I once read two books in a row which had as characters old ladies called Baby.
You'd have thought that their parents would have given them some more suitable a name. Like, well, Teenager or Oldie.
(And before you start telling me that's just as bad, may I point out that you're a teenager and an oldie for a lot longer than you're a baby, so it's not as bad. Though equally cruel.)
There was once a child called Depressed Cupboard Cheesecake.
No, really, there was. I think it was one of those open-a-dictionary-at-random disasters.
More common, at least in days gone by, were the open-a-bible-at-random disasters.
The dictionary principle would give me a child called....hang on, I'll just give it a go...Footman San Juan Mountains Twaddle (rather nice, actually) and the bible method would name it Hilkiah David Husbandman.

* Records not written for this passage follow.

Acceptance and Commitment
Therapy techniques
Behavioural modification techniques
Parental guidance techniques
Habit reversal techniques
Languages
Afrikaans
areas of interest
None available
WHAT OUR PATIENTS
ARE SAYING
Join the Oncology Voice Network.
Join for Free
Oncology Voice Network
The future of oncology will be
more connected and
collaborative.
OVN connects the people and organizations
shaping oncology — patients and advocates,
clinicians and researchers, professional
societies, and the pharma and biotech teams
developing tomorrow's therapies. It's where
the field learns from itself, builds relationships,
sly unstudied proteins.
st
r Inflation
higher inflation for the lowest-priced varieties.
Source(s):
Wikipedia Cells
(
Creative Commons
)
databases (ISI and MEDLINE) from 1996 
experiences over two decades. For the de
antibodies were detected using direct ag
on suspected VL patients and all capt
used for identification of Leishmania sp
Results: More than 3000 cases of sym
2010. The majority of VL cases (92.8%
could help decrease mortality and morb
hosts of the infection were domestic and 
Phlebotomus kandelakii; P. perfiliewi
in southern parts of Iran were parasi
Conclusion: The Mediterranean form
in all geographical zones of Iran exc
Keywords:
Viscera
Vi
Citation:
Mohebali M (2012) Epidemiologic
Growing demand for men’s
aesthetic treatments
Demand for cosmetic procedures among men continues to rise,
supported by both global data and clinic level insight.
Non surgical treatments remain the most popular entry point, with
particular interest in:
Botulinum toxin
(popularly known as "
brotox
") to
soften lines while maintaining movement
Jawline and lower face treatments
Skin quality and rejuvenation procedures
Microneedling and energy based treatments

Now, you may not think very much of parents who saddle their children with such ghastly collections of names, but what should a child be called?
The market research company Acorn has records of the names and incomes of 51 million people. It turns out that if you are called Crispian, Greville, Lysbeth or Penelope you are about 200 times more likely to be wealthy than if you are called Seaneen, Terriann, Sammy-Jo, Jamielee or Kayleigh.
So why aren't all children called either Crispian or Penelope?
You know, that's an extremely interesting question.
Word To Use Today: baby. This word came into English in the 1300s and is probably an imitation of the first sounds of, yes, a baby.